E sempre in nome della “soggettività” si sottolinea la distanza sia dal Pd e dalle forze moderate del centrosinistra. Ma non piace neppure Vendola, dal momento che si fa notare come “la diversità tra la nostra piattaforma e il nostro progetto politico” rispetto a quello di Sinistra ecologia libertà “non vada negata e nemmeno sottovalutata”…

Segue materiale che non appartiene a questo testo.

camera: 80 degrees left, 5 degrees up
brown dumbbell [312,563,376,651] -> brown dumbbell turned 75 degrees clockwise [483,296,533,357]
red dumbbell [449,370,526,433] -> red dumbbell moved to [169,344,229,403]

Quando però si va a spulciare nel programma della Federazione della Sinistra, si scopre che potremmo essere davanti a un micropartito socialdemocratico, magari più spostato a sinistra come certe vecchie frange della sinistra del Labour Party o del Sozialdemokratische Partei. Infatti, a parte l’ oggi rituale antiberlusconismo, che si propone in concreto? “ Politiche fiscali che “spostino i carichi dal lavoro ai guadagni di capitale e alle rendite”, una “legislazione del lavoro che contrasti la precarietà”, il riconoscimento del “matrimonio tra persone dello stesso sesso”, l’ uscita “dalla Nato, il ritiro unilaterale dall’Afghanistan e la chiusura delle basi militari straniere in Italia”.
A parte, il delicato tocco di post-modernità gay e la critica alla Nato, da sempre diffusa anche nella sinistra dei partiti laburisti inglesi e tedeschi, saremmo quasi in pieno clima socialdemocratico… Ma, allora, Ferrero, Diliberto e Salvi hanno cambiato bandiera? Si professano socialisti del XXI secolo mentre in realtà sono socialdemocratici del XX? No. Perché continuano, in stile vecchio Pci, a non essere carne né pesce, Ci spieghiamo meglio.

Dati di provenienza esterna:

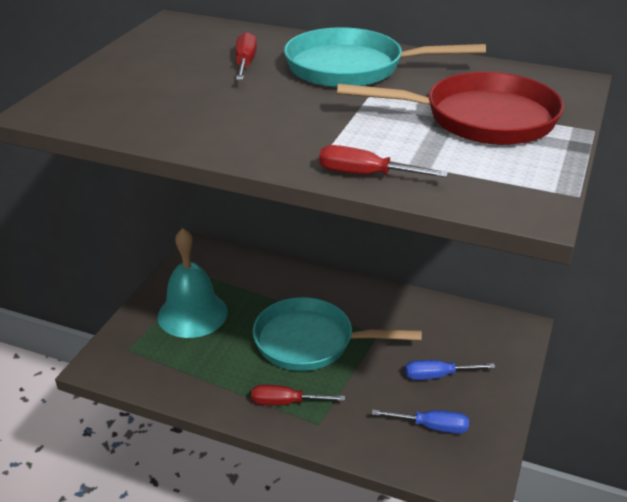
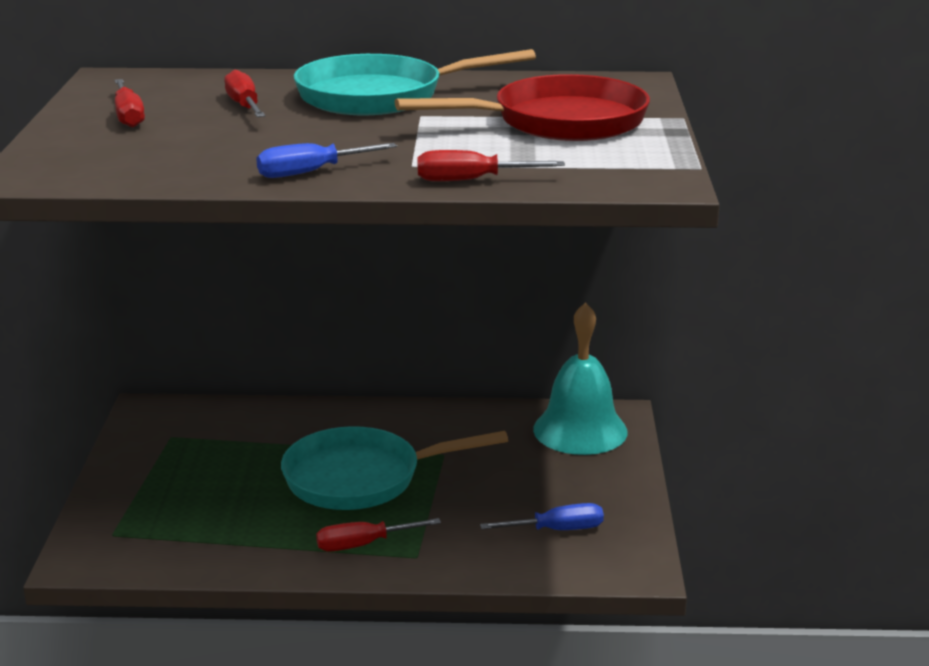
camera: 20 degrees left, 10 degrees down
turquoise bell [157,228,228,338] -> turquoise bell moved to [533,302,628,455]
blue screwdriver [405,360,495,380] -> blue screwdriver moved to [256,143,397,178]
none -> red screwdriver [115,79,145,127]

L’Italia non ha mai avuto un vero partito socialdemocratico, perché, soprattutto nel secondo dopoguerra, la cosiddetta sinistra maggioritaria (comunisti e socialisti), ha sempre guardato al socialismo come obiettivo finale. A differenza della socialdemocrazia tedesca, che a Bad Godesberg (1958) sposò la causa del riformismo, in Italia, all’inizio degli anni Sessanta, comunisti e socialisti ancora si baloccavano con la “democrazia progressiva” (comunisti) e le “riforme di struttura” (socialisti): due eufemismi per dire che loro mica erano socialdemocratici: democrazia e riforme, non potevano restare tali, ma dovevano favorire - come si leggeva nei documenti ufficiali - la “transizione” dal capitalismo al socialismo. Ancora negli Ottanta, persino Craxi, malgrado l’ enfasi sul “riformismo”, ogni volta che alzava il gomito tirava fuori dalla tasca Proudhon e l’autogestione socialista…
Dopo il crollo dell’Unione Sovietica e il terremoto di Tangentopoli, comunisti e socialisti, senza mai essere stati socialdemocratici, sono diventati di colpo liberisti… E gli ultimi comunisti irriducibili, come Ferrero, Diliberto e Salvi, socialdemocratici. Ma solo a metà, perché continuano tuttora a rifiutare il capitalismo in nome del “Sol dell’Avvenire”…
Morale della favola: in Italia, ancora oggi non esiste un vero partito socialdemocratico… Che malinconia.